One-on-ones are not opportunities for the manager to tell the employee how a particular matter or approach to a task should be handled. The session is about providing guidance, not solutions.
Managers should consider using less definitive language and draw answers directly from the employee. “The next time this comes up, you should…”, might be rephrased to, “What could you do differently next time?” “As I see it, the problem is…”, should be, “What do you think the problem is?”
These simple practices can help the employee feel empowered and heard, and establish the manager as a trusted listener.
Additionally, managers need to be aware of potentially damaging language and be able to refocus the meeting so they don’t turn into gossip or gripe sessions. Inevitably employees will want to offload about a particularly frustrating event or co-worker.

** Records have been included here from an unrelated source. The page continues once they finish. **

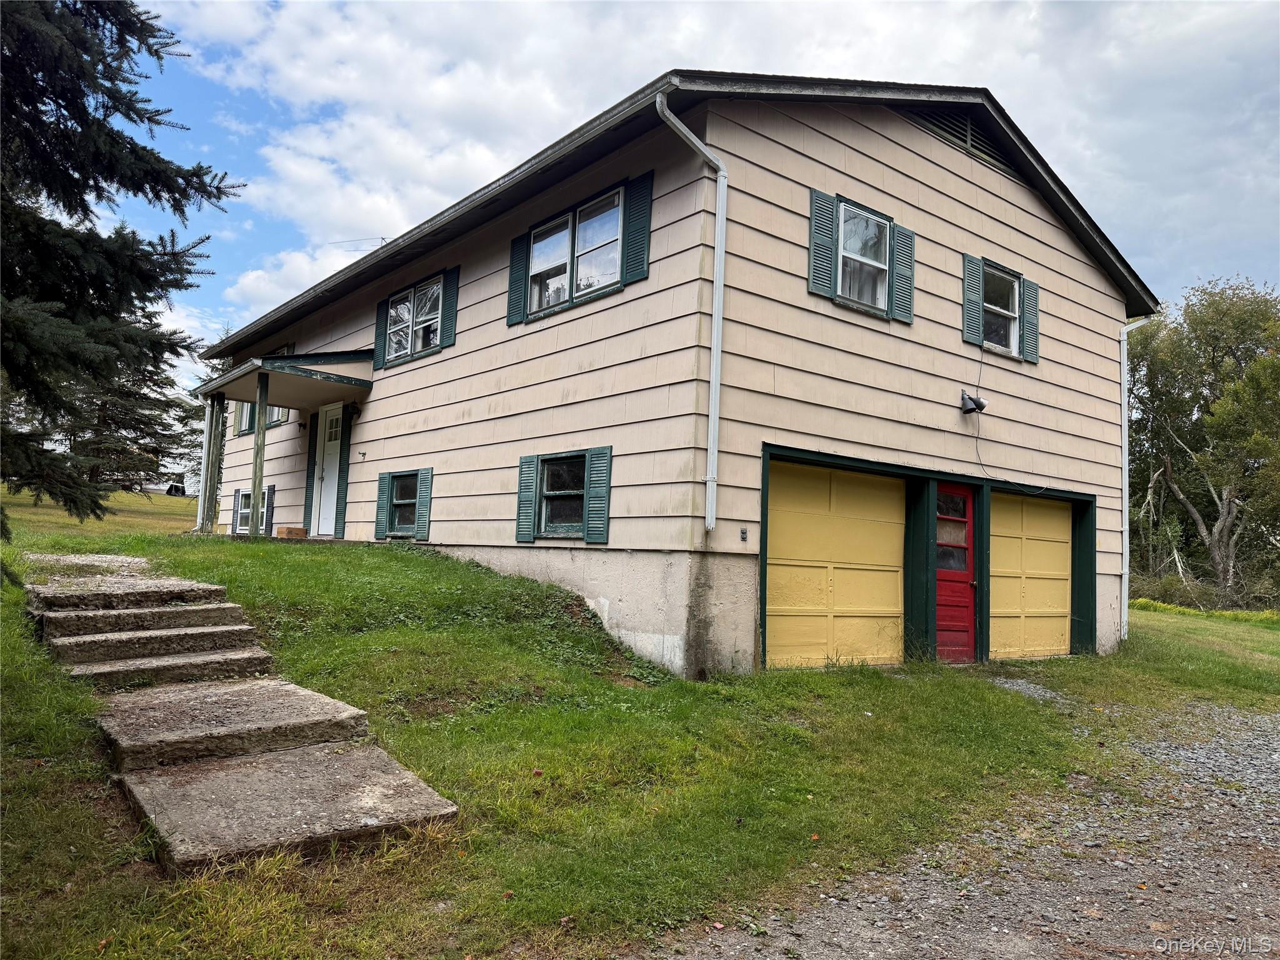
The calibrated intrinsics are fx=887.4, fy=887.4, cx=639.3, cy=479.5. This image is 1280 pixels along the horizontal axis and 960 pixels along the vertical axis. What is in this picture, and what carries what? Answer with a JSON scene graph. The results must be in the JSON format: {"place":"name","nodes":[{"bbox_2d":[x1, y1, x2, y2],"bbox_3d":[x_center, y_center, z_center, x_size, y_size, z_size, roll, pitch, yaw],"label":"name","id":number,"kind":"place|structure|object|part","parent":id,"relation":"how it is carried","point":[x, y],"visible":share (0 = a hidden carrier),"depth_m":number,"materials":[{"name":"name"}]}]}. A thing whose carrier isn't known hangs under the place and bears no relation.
{"place":"outdoors","nodes":[
{"label":"outdoors","id":0,"kind":"place"},
{"bbox_2d":[0,485,1275,959],"label":"lawn","id":1,"kind":"structure","parent":0,"point":[769,684],"materials":[{"name":"green plant"}]},
{"bbox_2d":[40,298,192,498],"bbox_3d":[-18.856,-4.091,31.652,6.515,10.297,6.648,5,-5,-40],"label":"spruce tree","id":2,"kind":"object","parent":1,"relation":"on","point":[157,383],"visible":0.42,"depth_m":30.89,"materials":[{"name":"green plant"}]},
{"bbox_2d":[0,0,243,538],"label":"spruce tree","id":3,"kind":"object","parent":1,"relation":"on","point":[104,119],"visible":0.98,"depth_m":6.74,"materials":[{"name":"plant"}]},
{"bbox_2d":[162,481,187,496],"label":"vehicle","id":4,"kind":"object","parent":1,"relation":"on","point":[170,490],"visible":0.64,"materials":[{"name":"black"}]},
{"bbox_2d":[200,393,223,535],"bbox_3d":[-6.914,-0.257,14.311,0.188,2.409,0.182,5,-5,-40],"label":"porch post","id":5,"kind":"object","parent":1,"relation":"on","point":[207,520],"visible":0.82,"depth_m":14.26,"materials":[{"name":"wood"}]},
{"bbox_2d":[18,554,461,870],"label":"concrete steps","id":6,"kind":"structure","parent":1,"relation":"on","point":[200,692],"depth_m":4.85,"materials":[{"name":"grey concrete"}]},
{"bbox_2d":[248,369,269,536],"bbox_3d":[-5.286,-0.381,12.327,0.175,2.561,0.174,5,-5,-40],"label":"porch post","id":7,"kind":"object","parent":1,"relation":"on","point":[260,464],"visible":0.93,"depth_m":12.29,"materials":[{"name":"wood"}]},
{"bbox_2d":[275,525,308,539],"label":"cardboard box","id":8,"kind":"object","parent":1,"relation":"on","point":[295,530],"visible":0.96,"depth_m":13.61,"materials":[{"name":"brown cardboard"}]},
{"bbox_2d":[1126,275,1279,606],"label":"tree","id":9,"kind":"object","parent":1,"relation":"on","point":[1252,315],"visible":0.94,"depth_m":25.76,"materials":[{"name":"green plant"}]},
{"bbox_2d":[198,69,1153,681],"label":"house","id":10,"kind":"structure","parent":0,"point":[931,165],"depth_m":9.47,"materials":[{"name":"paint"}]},
{"bbox_2d":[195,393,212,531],"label":"downspout","id":11,"kind":"object","parent":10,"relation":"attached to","point":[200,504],"visible":0.67,"depth_m":14.53,"materials":[{"name":"white metal"}]},
{"bbox_2d":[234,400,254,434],"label":"window","id":12,"kind":"structure","parent":10,"relation":"in","point":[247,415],"depth_m":16.16,"materials":[{"name":"glass"}]},
{"bbox_2d":[233,485,273,533],"bbox_3d":[-6.611,0.534,15.256,0.157,0.969,1.694,5,-5,-40],"label":"window","id":13,"kind":"structure","parent":10,"relation":"in","point":[245,495],"depth_m":15.49,"materials":[{"name":"glass"}]},
{"bbox_2d":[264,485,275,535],"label":"shutter","id":14,"kind":"object","parent":10,"relation":"attached to","point":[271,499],"visible":0.45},
{"bbox_2d":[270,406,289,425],"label":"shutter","id":15,"kind":"object","parent":10,"relation":"attached to","point":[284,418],"visible":0.19,"depth_m":15.17,"materials":[{"name":"wood"}]},
{"bbox_2d":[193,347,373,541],"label":"porch","id":16,"kind":"object","parent":10,"relation":"attached to","point":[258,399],"visible":0.84,"depth_m":13.42,"materials":[{"name":"wood"}]},
{"bbox_2d":[196,348,373,408],"bbox_3d":[-5.308,-1.701,13.457,1.869,0.810,3.043,5,-5,-40],"label":"porch roof","id":17,"kind":"structure","parent":10,"relation":"attached to","point":[237,391],"depth_m":12.97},
{"bbox_2d":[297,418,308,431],"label":"wall lamp","id":18,"kind":"object","parent":10,"relation":"attached to","point":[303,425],"visible":0.94,"depth_m":14.36,"materials":[{"name":"black"}]},
{"bbox_2d":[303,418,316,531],"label":"shutter","id":19,"kind":"object","parent":10,"relation":"attached to","point":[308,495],"visible":0.8,"depth_m":14.13,"materials":[{"name":"wood"}]},
{"bbox_2d":[311,401,343,536],"bbox_3d":[-4.645,-0.087,13.429,0.143,2.005,1.135,5,-5,-40],"label":"front door","id":20,"kind":"structure","parent":10,"relation":"in","point":[335,442],"depth_m":13.49,"materials":[{"name":"white paint"}]},
{"bbox_2d":[335,403,351,534],"bbox_3d":[-4.400,-0.148,13.169,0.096,1.876,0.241,5,-5,-40],"label":"shutter","id":21,"kind":"object","parent":10,"relation":"attached to","point":[345,464],"visible":0.91,"depth_m":13.11,"materials":[{"name":"wood"}]},
{"bbox_2d":[348,400,361,420],"bbox_3d":[-4.192,-1.045,13.031,0.201,0.296,0.173,5,-5,-40],"label":"wall lamp","id":22,"kind":"object","parent":10,"relation":"attached to","point":[354,412],"visible":0.97,"depth_m":12.98,"materials":[{"name":"black metal"}]},
{"bbox_2d":[329,236,390,250],"bbox_3d":[-5.486,-4.111,17.516,1.585,1.357,0.782,1,-4,11],"label":"antenna","id":23,"kind":"object","parent":10,"relation":"on","point":[382,237],"visible":0.31,"depth_m":17.47,"materials":[{"name":"metal"}]},
{"bbox_2d":[373,297,388,370],"bbox_3d":[-3.748,-2.150,12.908,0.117,0.970,0.349,5,-5,-40],"label":"shutter","id":24,"kind":"object","parent":10,"relation":"attached to","point":[380,324],"visible":0.78,"depth_m":12.83,"materials":[{"name":"green wood"}]},
{"bbox_2d":[374,471,391,540],"bbox_3d":[-3.542,0.344,12.251,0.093,0.871,0.356,5,-5,-40],"label":"shutter","id":25,"kind":"object","parent":10,"relation":"attached to","point":[382,493],"visible":0.93,"depth_m":12.16,"materials":[{"name":"green wood"}]},
{"bbox_2d":[386,471,419,535],"bbox_3d":[-3.026,0.292,11.747,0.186,0.968,0.974,5,-5,-40],"label":"window","id":26,"kind":"structure","parent":10,"relation":"in","point":[401,499],"depth_m":11.88,"materials":[{"name":"glass"}]},
{"bbox_2d":[385,275,443,363],"bbox_3d":[-3.017,-2.192,12.219,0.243,1.101,1.733,5,-5,-40],"label":"window","id":27,"kind":"structure","parent":10,"relation":"in","point":[425,297],"depth_m":12.27,"materials":[{"name":"glass"}]},
{"bbox_2d":[415,468,433,540],"bbox_3d":[-2.819,0.308,11.556,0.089,0.877,0.363,5,-5,-40],"label":"shutter","id":28,"kind":"object","parent":10,"relation":"attached to","point":[422,495],"visible":0.94,"depth_m":11.47,"materials":[{"name":"wood"}]},
{"bbox_2d":[440,266,458,346],"bbox_3d":[-2.474,-2.291,11.585,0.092,0.980,0.333,5,-5,-40],"label":"shutter","id":29,"kind":"object","parent":10,"relation":"attached to","point":[449,310],"visible":0.83,"depth_m":11.52,"materials":[{"name":"wood"}]},
{"bbox_2d":[505,230,530,325],"bbox_3d":[-1.397,-2.406,10.156,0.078,1.051,0.378,5,-5,-40],"label":"shutter","id":30,"kind":"object","parent":10,"relation":"attached to","point":[515,286],"visible":0.83,"depth_m":10.11,"materials":[{"name":"wood"}]},
{"bbox_2d":[515,455,539,543],"bbox_3d":[-1.229,0.196,9.642,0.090,0.875,0.377,5,-5,-40],"label":"shutter","id":31,"kind":"object","parent":10,"relation":"attached to","point":[531,495],"visible":0.95,"depth_m":9.57,"materials":[{"name":"wood"}]},
{"bbox_2d":[534,451,590,536],"bbox_3d":[-0.728,0.148,9.191,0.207,0.983,1.065,5,-5,-40],"label":"window","id":32,"kind":"structure","parent":10,"relation":"in","point":[549,490],"depth_m":9.27,"materials":[{"name":"glass"}]},
{"bbox_2d":[526,189,626,315],"bbox_3d":[-0.656,-2.351,9.477,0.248,1.139,1.716,5,-5,-40],"label":"window","id":33,"kind":"structure","parent":10,"relation":"in","point":[597,283],"depth_m":9.42,"materials":[{"name":"glass"}]},
{"bbox_2d":[583,446,612,543],"bbox_3d":[-0.412,0.138,8.763,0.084,0.880,0.364,5,-5,-40],"label":"shutter","id":34,"kind":"object","parent":10,"relation":"attached to","point":[597,495],"visible":0.94,"depth_m":8.71,"materials":[{"name":"wood"}]},
{"bbox_2d":[622,171,652,283],"bbox_3d":[-0.026,-2.432,8.488,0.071,1.030,0.400,5,-5,-40],"label":"shutter","id":35,"kind":"object","parent":10,"relation":"attached to","point":[634,256],"visible":0.89,"depth_m":8.43,"materials":[{"name":"wood"}]},
{"bbox_2d":[655,89,728,535],"bbox_3d":[0.505,-1.488,7.875,0.595,3.911,0.504,5,-5,-40],"label":"downspout","id":36,"kind":"object","parent":10,"relation":"attached to","point":[722,173],"visible":0.96,"depth_m":8.02,"materials":[{"name":"white metal"}]},
{"bbox_2d":[739,526,749,541],"bbox_3d":[0.919,0.487,7.867,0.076,0.138,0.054,5,-5,-40],"label":"electrical outlet","id":37,"kind":"object","parent":10,"relation":"attached to","point":[743,534],"visible":0.96,"depth_m":7.86,"materials":[{"name":"grey metal"}]},
{"bbox_2d":[807,187,836,298],"bbox_3d":[1.758,-2.331,8.602,0.345,1.005,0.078,5,-5,-40],"label":"shutter","id":38,"kind":"object","parent":10,"relation":"attached to","point":[828,229],"visible":0.92,"depth_m":8.58,"materials":[{"name":"wood"}]},
{"bbox_2d":[765,460,908,670],"bbox_3d":[2.001,0.994,9.045,2.310,2.188,0.145,5,-5,-40],"label":"garage door","id":39,"kind":"structure","parent":10,"relation":"in","point":[772,517],"depth_m":8.88,"materials":[{"name":"yellow paint"}]},
{"bbox_2d":[833,199,893,312],"bbox_3d":[2.306,-2.285,9.267,0.953,1.133,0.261,5,-5,-40],"label":"window","id":40,"kind":"structure","parent":10,"relation":"in","point":[852,221],"depth_m":9.32,"materials":[{"name":"glass"}]},
{"bbox_2d":[890,221,915,323],"bbox_3d":[2.825,-2.270,9.500,0.316,0.969,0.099,5,-5,-40],"label":"shutter","id":41,"kind":"object","parent":10,"relation":"attached to","point":[902,240],"visible":0.91,"depth_m":9.46,"materials":[{"name":"wood"}]},
{"bbox_2d":[934,483,977,663],"bbox_3d":[3.385,1.149,9.779,1.003,2.100,0.177,5,-5,-40],"label":"red door","id":42,"kind":"structure","parent":10,"relation":"in","point":[965,536],"depth_m":9.78,"materials":[{"name":"red paint"}]},
{"label":"door window","id":43,"kind":"part","parent":42,"relation":"part of","materials":[{"name":"clear glass"}]},
{"bbox_2d":[907,108,1018,178],"bbox_3d":[3.860,-4.087,10.635,1.856,0.569,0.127,5,-5,-40],"label":"gable vent","id":44,"kind":"object","parent":10,"relation":"in","point":[965,135],"visible":0.52,"depth_m":10.61,"materials":[{"name":"metal"}]},
{"bbox_2d":[961,251,983,346],"bbox_3d":[3.856,-2.112,10.272,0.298,0.961,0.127,5,-5,-40],"label":"shutter","id":45,"kind":"object","parent":10,"relation":"attached to","point":[971,310],"visible":0.96,"depth_m":10.22,"materials":[{"name":"wood"}]},
{"bbox_2d":[959,389,988,415],"bbox_3d":[3.869,-0.899,10.312,0.258,0.276,0.307,5,-5,-40],"label":"floodlight","id":46,"kind":"object","parent":10,"relation":"attached to","point":[971,399],"visible":0.98,"depth_m":10.26,"materials":[{"name":"black metal"}]},
{"bbox_2d":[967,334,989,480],"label":"cable","id":47,"kind":"object","parent":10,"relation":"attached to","point":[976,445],"visible":0.97,"depth_m":10.30,"materials":[{"name":"black plastic"}]},
{"bbox_2d":[981,261,1023,357],"bbox_3d":[4.240,-2.038,10.685,1.064,1.144,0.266,5,-5,-40],"label":"window","id":48,"kind":"structure","parent":10,"relation":"in","point":[1005,310],"depth_m":10.82,"materials":[{"name":"glass"}]},
{"bbox_2d":[1020,278,1039,363],"bbox_3d":[4.862,-1.992,11.067,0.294,0.903,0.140,5,-5,-40],"label":"shutter","id":49,"kind":"object","parent":10,"relation":"attached to","point":[1029,310],"visible":0.74,"depth_m":11.00,"materials":[{"name":"wood"}]},
{"bbox_2d":[991,491,1073,660],"bbox_3d":[4.819,1.268,11.051,2.285,2.185,0.135,5,-5,-40],"label":"garage door","id":50,"kind":"structure","parent":10,"relation":"in","point":[1008,539],"depth_m":10.90,"materials":[{"name":"yellow paint"}]},
{"bbox_2d":[1120,312,1158,641],"bbox_3d":[7.045,-0.096,12.629,0.414,4.686,0.705,5,-5,-40],"label":"downspout","id":51,"kind":"object","parent":10,"relation":"attached to","point":[1124,332],"visible":0.85,"depth_m":12.73,"materials":[{"name":"white metal"}]},
{"bbox_2d":[84,0,1279,384],"label":"sky","id":52,"kind":"structure","parent":0,"point":[859,6],"materials":[{"name":"blue"}]},
{"bbox_2d":[640,695,1279,959],"label":"gravel driveway","id":53,"kind":"structure","parent":0,"point":[1244,834],"materials":[{"name":"grey gravel"}]}
]}

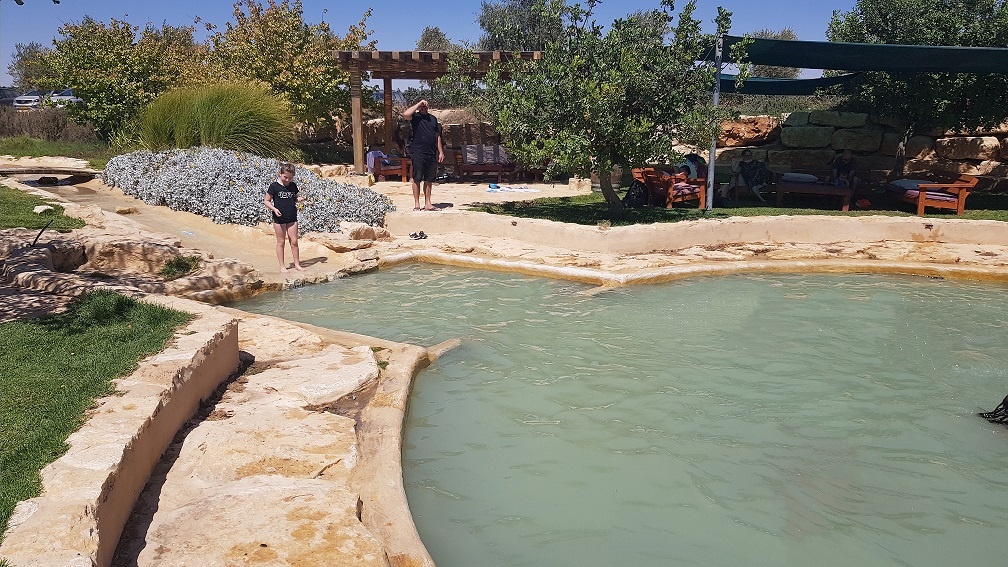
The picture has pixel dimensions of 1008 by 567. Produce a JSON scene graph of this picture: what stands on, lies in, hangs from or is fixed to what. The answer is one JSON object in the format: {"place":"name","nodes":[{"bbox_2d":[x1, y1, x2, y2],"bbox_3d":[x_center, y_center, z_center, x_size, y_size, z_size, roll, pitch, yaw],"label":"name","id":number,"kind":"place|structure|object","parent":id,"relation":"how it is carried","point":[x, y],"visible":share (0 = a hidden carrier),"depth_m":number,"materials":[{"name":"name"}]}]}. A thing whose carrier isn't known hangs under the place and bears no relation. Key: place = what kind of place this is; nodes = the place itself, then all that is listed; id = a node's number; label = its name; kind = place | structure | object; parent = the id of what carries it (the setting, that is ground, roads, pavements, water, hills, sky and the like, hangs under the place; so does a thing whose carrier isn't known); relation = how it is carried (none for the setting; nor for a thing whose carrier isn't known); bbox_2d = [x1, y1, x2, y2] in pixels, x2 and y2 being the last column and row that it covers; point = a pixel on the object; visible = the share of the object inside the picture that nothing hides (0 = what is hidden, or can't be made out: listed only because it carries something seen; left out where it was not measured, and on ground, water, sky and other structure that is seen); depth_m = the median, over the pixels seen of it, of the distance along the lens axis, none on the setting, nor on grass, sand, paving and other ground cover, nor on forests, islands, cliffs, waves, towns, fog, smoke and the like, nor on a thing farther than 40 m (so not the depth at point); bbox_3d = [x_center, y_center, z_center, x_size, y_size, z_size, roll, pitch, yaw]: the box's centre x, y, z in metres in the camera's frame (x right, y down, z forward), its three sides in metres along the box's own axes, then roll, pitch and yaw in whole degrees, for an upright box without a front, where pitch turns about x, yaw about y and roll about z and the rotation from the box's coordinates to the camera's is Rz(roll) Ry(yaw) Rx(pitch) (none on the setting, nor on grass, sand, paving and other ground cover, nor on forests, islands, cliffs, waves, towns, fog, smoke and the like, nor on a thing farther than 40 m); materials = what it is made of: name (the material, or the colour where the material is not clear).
{"place":"outdoors","nodes":[
{"label":"outdoors","id":0,"kind":"place"},
{"bbox_2d":[0,184,87,231],"label":"lawn","id":1,"kind":"structure","parent":0,"point":[0,204],"materials":[{"name":"green plant"}]},
{"bbox_2d":[33,204,54,213],"bbox_3d":[-6.264,-1.000,10.294,0.277,0.142,0.282,4,14,18],"label":"rock","id":2,"kind":"object","parent":1,"relation":"on","point":[39,211],"visible":0.86,"depth_m":10.23,"materials":[{"name":"white stone"}]},
{"bbox_2d":[0,166,98,183],"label":"footbridge","id":3,"kind":"structure","parent":0,"point":[68,171],"materials":[{"name":"brown stone"}]},
{"bbox_2d":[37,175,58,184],"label":"rock","id":4,"kind":"object","parent":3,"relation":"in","point":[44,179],"visible":0.93,"depth_m":15.62,"materials":[{"name":"black stone"}]},
{"bbox_2d":[0,135,115,167],"label":"lawn","id":5,"kind":"structure","parent":0,"point":[17,150],"materials":[{"name":"green plant"}]},
{"bbox_2d":[0,292,191,538],"label":"lawn","id":6,"kind":"structure","parent":0,"point":[123,299],"materials":[{"name":"green plant"}]},
{"bbox_2d":[0,300,237,566],"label":"low wall","id":7,"kind":"structure","parent":0,"point":[117,418],"depth_m":3.49,"materials":[{"name":"beige stone"}]},
{"bbox_2d":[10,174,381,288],"label":"path","id":8,"kind":"structure","parent":0,"point":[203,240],"materials":[{"name":"beige stone"}]},
{"bbox_2d":[264,161,303,273],"bbox_3d":[-2.469,-0.714,8.552,0.448,1.247,0.436,9,16,33],"label":"girl","id":9,"kind":"object","parent":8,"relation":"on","point":[285,177],"visible":0.99,"depth_m":8.46},
{"bbox_2d":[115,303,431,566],"label":"stone pavement","id":10,"kind":"structure","parent":0,"point":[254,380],"materials":[{"name":"beige stone"}]},
{"bbox_2d":[316,107,505,169],"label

While this may be seen as an established level of trust between the employee and manager, it can also be viewed as granting permission for the employee to harbor destructive feelings and behaviors. If the employee can’t develop a solution with the guidance of the manager, it may be necessary to consider bringing in a member of the human resources department to help address any potential long-term issues.
In order to maintain trust, employees should always be informed of this course of action before the human resources department is consulted.
Ultimately, the approach and what a company chooses to put into its one-on-one employee feedback sessions is up to the company’s particular needs.
Some companies choose to continue with a formal annual review, using it as the time to help set long-term employee goals for growth and development, advancement and identify adjustments to salary or vacation/paid time off allowances, etc. Others build these topics into the more frequent sessions.
Whichever route, it’s important to remember that the program needs to be a company-wide, long-term commitment, designed in such a way that will encourage participation, and meet both the company’s and the employees’ needs.